** ASSIGNMENT **
For the records that follow, restate each one word for word and leave the images behind.
-- -- --
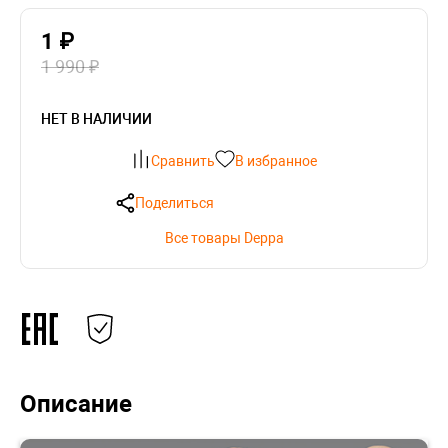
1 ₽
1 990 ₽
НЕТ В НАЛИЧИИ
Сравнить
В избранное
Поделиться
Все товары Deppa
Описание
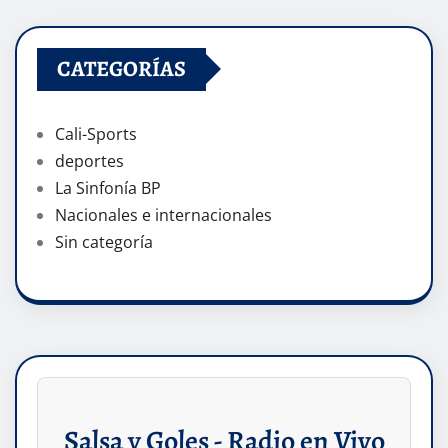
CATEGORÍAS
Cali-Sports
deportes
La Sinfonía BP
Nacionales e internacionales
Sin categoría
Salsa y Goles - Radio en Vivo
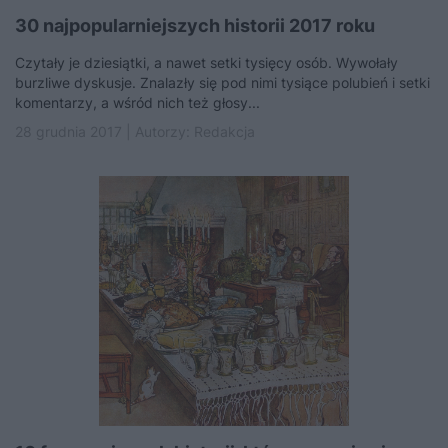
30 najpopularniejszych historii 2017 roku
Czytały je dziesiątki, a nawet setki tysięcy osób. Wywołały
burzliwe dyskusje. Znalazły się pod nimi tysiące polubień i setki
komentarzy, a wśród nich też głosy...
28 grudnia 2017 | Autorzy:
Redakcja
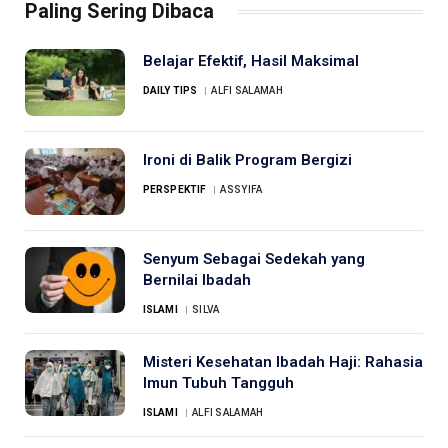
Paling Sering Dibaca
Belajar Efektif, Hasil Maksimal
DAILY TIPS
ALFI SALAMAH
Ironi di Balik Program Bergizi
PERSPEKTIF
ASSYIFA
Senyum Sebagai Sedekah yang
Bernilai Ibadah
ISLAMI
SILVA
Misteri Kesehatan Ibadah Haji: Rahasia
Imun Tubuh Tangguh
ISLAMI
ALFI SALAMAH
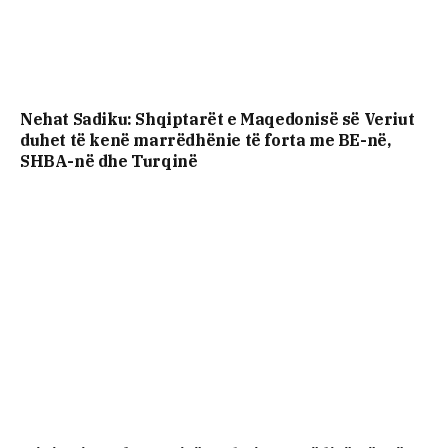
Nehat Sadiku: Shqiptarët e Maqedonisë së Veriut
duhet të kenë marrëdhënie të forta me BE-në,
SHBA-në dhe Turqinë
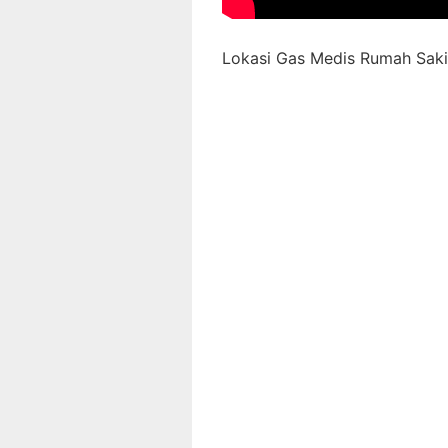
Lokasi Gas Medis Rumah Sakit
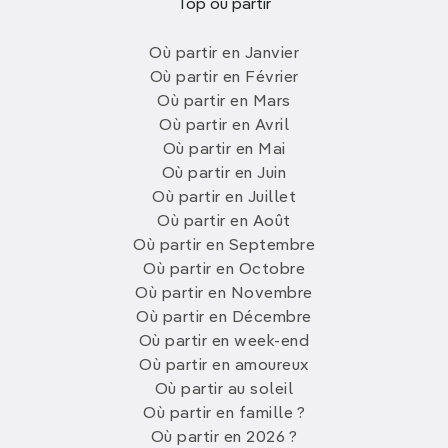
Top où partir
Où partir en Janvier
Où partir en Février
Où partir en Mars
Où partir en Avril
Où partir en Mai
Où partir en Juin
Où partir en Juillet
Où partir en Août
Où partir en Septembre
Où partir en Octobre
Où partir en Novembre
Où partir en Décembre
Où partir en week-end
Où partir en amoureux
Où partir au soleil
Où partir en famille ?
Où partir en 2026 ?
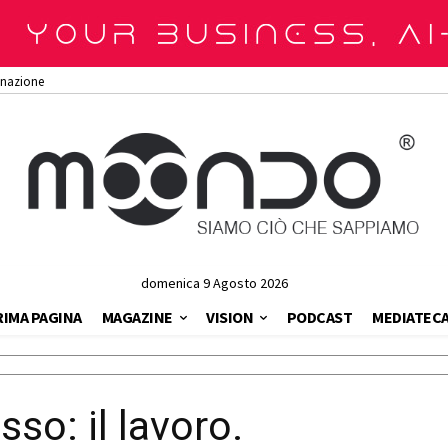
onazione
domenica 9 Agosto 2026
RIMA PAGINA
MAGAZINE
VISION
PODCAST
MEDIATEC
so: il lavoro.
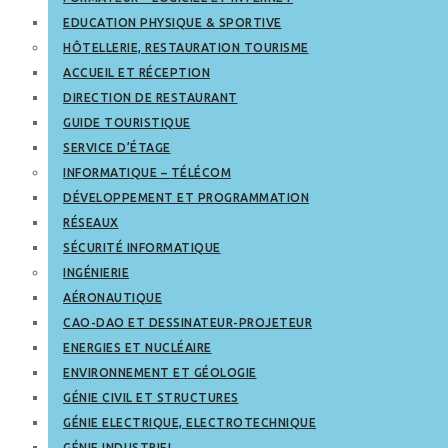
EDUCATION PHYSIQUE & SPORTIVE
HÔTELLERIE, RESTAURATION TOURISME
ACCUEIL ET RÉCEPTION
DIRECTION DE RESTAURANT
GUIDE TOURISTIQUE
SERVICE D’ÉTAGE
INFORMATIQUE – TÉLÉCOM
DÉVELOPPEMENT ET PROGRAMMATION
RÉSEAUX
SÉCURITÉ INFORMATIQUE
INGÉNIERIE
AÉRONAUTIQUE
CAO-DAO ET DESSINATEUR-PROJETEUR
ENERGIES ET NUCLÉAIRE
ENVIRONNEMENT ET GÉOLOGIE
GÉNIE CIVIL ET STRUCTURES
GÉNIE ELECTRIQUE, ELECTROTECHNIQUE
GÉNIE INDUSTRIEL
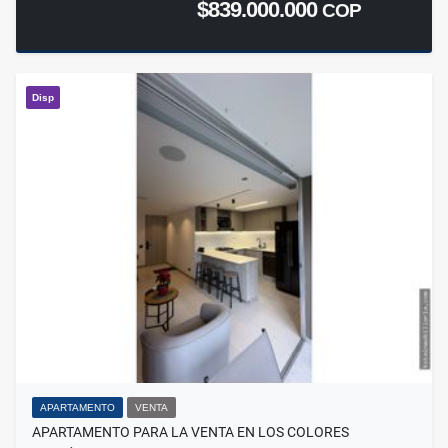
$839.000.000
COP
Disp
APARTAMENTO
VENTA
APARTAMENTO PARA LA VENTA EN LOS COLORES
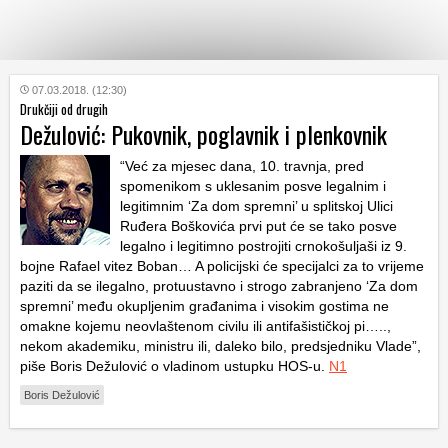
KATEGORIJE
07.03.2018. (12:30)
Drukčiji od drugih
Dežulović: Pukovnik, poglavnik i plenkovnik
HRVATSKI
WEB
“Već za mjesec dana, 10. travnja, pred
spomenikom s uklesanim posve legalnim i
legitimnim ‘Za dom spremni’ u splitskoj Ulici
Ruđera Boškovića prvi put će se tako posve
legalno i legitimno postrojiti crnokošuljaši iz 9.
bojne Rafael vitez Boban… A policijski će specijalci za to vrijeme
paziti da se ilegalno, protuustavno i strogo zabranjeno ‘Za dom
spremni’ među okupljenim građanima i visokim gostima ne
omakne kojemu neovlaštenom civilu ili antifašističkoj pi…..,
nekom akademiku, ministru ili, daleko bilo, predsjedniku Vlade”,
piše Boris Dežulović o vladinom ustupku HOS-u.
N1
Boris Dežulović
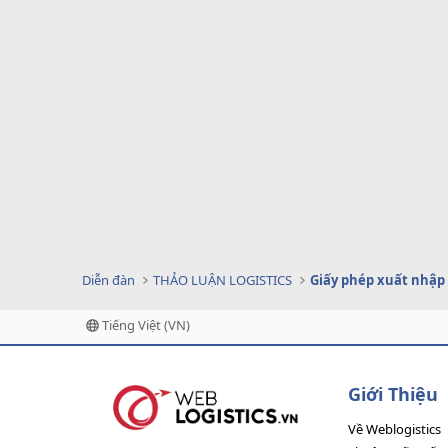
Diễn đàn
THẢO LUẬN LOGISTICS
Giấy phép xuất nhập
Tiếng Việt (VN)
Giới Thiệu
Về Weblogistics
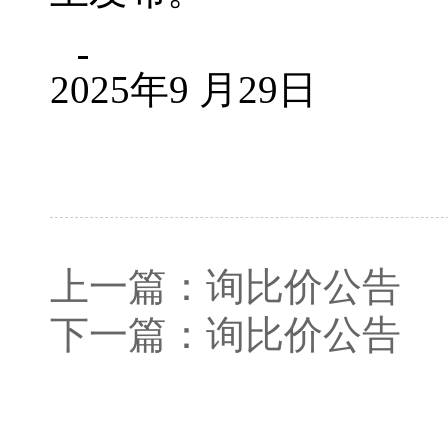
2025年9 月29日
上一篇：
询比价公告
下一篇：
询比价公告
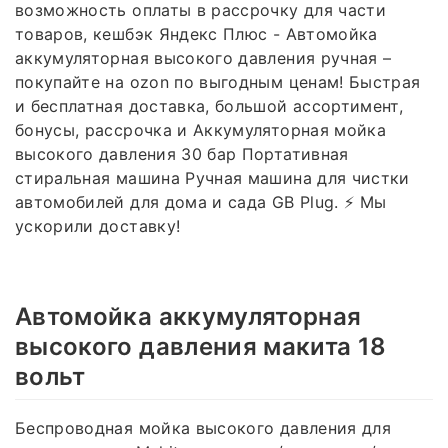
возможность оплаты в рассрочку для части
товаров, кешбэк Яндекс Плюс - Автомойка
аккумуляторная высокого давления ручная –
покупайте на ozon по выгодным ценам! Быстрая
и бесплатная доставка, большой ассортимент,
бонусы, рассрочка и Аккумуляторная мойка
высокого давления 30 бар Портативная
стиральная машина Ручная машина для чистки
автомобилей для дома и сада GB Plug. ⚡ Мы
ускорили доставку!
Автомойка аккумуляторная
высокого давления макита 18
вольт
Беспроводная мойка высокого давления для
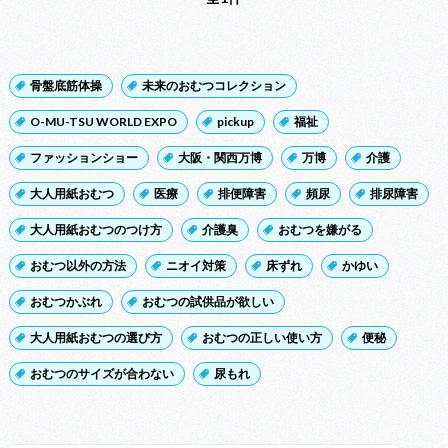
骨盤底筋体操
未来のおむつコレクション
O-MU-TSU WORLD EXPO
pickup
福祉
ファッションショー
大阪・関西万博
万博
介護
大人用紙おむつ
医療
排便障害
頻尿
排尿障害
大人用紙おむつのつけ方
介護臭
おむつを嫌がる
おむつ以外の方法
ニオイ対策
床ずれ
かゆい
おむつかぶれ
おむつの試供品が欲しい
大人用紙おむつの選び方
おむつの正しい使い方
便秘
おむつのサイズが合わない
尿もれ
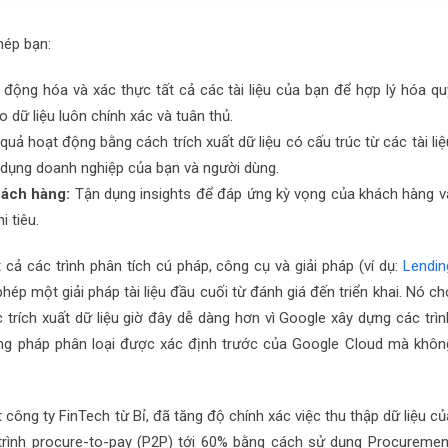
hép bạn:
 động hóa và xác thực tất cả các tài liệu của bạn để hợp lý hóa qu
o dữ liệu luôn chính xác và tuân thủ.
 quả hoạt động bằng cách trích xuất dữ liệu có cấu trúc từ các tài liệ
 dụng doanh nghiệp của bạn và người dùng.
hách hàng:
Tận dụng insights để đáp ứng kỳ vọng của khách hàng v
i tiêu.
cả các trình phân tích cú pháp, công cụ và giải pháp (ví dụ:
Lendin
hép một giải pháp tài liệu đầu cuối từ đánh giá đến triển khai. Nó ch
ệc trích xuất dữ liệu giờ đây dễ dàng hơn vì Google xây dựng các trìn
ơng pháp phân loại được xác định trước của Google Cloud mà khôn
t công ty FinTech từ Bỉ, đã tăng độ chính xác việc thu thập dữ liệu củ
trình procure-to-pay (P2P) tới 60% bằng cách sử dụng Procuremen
-- -- --
** SOLUTION TO THE EXERCISE **
1 ₽
1 990 ₽
НЕТ В НАЛИЧИИ
Сравнить
В избранное
Поделиться
Все товары Deppa
Описание
CATEGORÍAS
Cali-Sports
deportes
La Sinfonía BP
Nacionales e internacionales
Sin categoría
Salsa y Goles - Radio en Vivo
30 najpopularniejszych historii 2017 roku
Czytały je dziesiątki, a nawet setki tysięcy osób. Wywołały
burzliwe dyskusje. Znalazły się pod nimi tysiące polubień i setki
komentarzy, a wśród nich też głosy...
28 grudnia 2017 | Autorzy:
Redakcja
Paling Sering Dibaca
Belajar Efektif, Hasil Maksimal
DAILY TIPS
ALFI SALAMAH
Ironi di Balik Program Bergizi
PERSPEKTIF
ASSYIFA
Senyum Sebagai Sedekah yang
Bernilai Ibadah
ISLAMI
SILVA
Misteri Kesehatan Ibadah Haji: Rahasia
Imun Tubuh Tangguh
ISLAMI
ALFI SALAMAH
Nehat Sadiku: Shqiptarët e Maqedonisë së Veriut
duhet të kenë marrëdhënie të forta me BE-në,
SHBA-në dhe Turqinë
Lokasi Gas Medis Rumah Sakit
Top où partir
Où partir en Janvier
Où partir en Février
Où partir en Mars
Où partir en Avril
Où partir en Mai
Où partir en Juin
Où partir en Juillet
Où partir en Août
Où partir en Septembre
Où partir en Octobre
Où partir en Novembre
Où partir en Décembre
Où partir en week-end
Où partir en amoureux
Où partir au soleil
Où partir en famille ?
Où partir en 2026 ?
onazione
domenica 9 Agosto 2026
RIMA PAGINA
MAGAZINE
VISION
PODCAST
MEDIATEC
so: il lavoro.
EDUCATION PHYSIQUE & SPORTIVE
HÔTELLERIE, RESTAURATION TOURISME
ACCUEIL ET RÉCEPTION
DIRECTION DE RESTAURANT
GUIDE TOURISTIQUE
SERVICE D’ÉTAGE
INFORMATIQUE – TÉLÉCOM
DÉVELOPPEMENT ET PROGRAMMATION
RÉSEAUX
SÉCURITÉ INFORMATIQUE
INGÉNIERIE
AÉRONAUTIQUE
CAO-DAO ET DESSINATEUR-PROJETEUR
ENERGIES ET NUCLÉAIRE
ENVIRONNEMENT ET GÉOLOGIE
GÉNIE CIVIL ET STRUCTURES
GÉNIE ELECTRIQUE, ELECTROTECHNIQUE
GÉNIE INDUSTRIEL
$839.000.000
COP
Disp
APARTAMENTO
VENTA
APARTAMENTO PARA LA VENTA EN LOS COLORES
KATEGORIJE
07.03.2018. (12:30)
Drukčiji od drugih
Dežulović: Pukovnik, poglavnik i plenkovnik
HRVATSKI
WEB
“Već za mjesec dana, 10. travnja, pred
spomenikom s uklesanim posve legalnim i
legitimnim ‘Za dom spremni’ u splitskoj Ulici
Ruđera Boškovića prvi put će se tako posve
legalno i legitimno postrojiti crnokošuljaši iz 9.
bojne Rafael vitez Boban… A policijski će specijalci za to vrijeme
paziti da se ilegalno, protuustavno i strogo zabranjeno ‘Za dom
spremni’ među okupljenim građanima i visokim gostima ne
omakne kojemu neovlaštenom civilu ili antifašističkoj pi…..,
nekom akademiku, ministru ili, daleko bilo, predsjedniku Vlade”,
piše Boris Dežulović o vladinom ustupku HOS-u.
N1
Boris Dežulović
Diễn đàn
THẢO LUẬN LOGISTICS
Giấy phép xuất nhập
Tiếng Việt (VN)
Giới Thiệu
Về Weblogistics
2025年9 月29日
上一篇：
询比价公告
下一篇：
询比价公告
возможность оплаты в рассрочку для части
товаров, кешбэк Яндекс Плюс - Автомойка
аккумуляторная высокого давления ручная –
покупайте на ozon по выгодным ценам! Быстрая
и бесплатная доставка, большой ассортимент,
бонусы, рассрочка и Аккумуляторная мойка
высокого давления 30 бар Портативная
стиральная машина Ручная машина для чистки
автомобилей для дома и сада GB Plug. ⚡ Мы
ускорили доставку!
Автомойка аккумуляторная
высокого давления макита 18
вольт
Беспроводная мойка высокого давления для
骨盤底筋体操
未来のおむつコレクション
O-MU-TSU WORLD EXPO
pickup
福祉
ファッションショー
大阪・関西万博
万博
介護
大人用紙おむつ
医療
排便障害
頻尿
排尿障害
大人用紙おむつのつけ方
介護臭
おむつを嫌がる
おむつ以外の方法
ニオイ対策
床ずれ
かゆい
おむつかぶれ
おむつの試供品が欲しい
大人用紙おむつの選び方
おむつの正しい使い方
便秘
おむつのサイズが合わない
尿もれ
hép bạn:
 động hóa và xác thực tất cả các tài liệu của bạn để hợp lý hóa qu
o dữ liệu luôn chính xác và tuân thủ.
 quả hoạt động bằng cách trích xuất dữ liệu có cấu trúc từ các tài liệ
 dụng doanh nghiệp của bạn và người dùng.
hách hàng:
Tận dụng insights để đáp ứng kỳ vọng của khách hàng v
i tiêu.
cả các trình phân tích cú pháp, công cụ và giải pháp (ví dụ:
Lendin
hép một giải pháp tài liệu đầu cuối từ đánh giá đến triển khai. Nó ch
ệc trích xuất dữ liệu giờ đây dễ dàng hơn vì Google xây dựng các trìn
ơng pháp phân loại được xác định trước của Google Cloud mà khôn
t công ty FinTech từ Bỉ, đã tăng độ chính xác việc thu thập dữ liệu củ
trình procure-to-pay (P2P) tới 60% bằng cách sử dụng Procuremen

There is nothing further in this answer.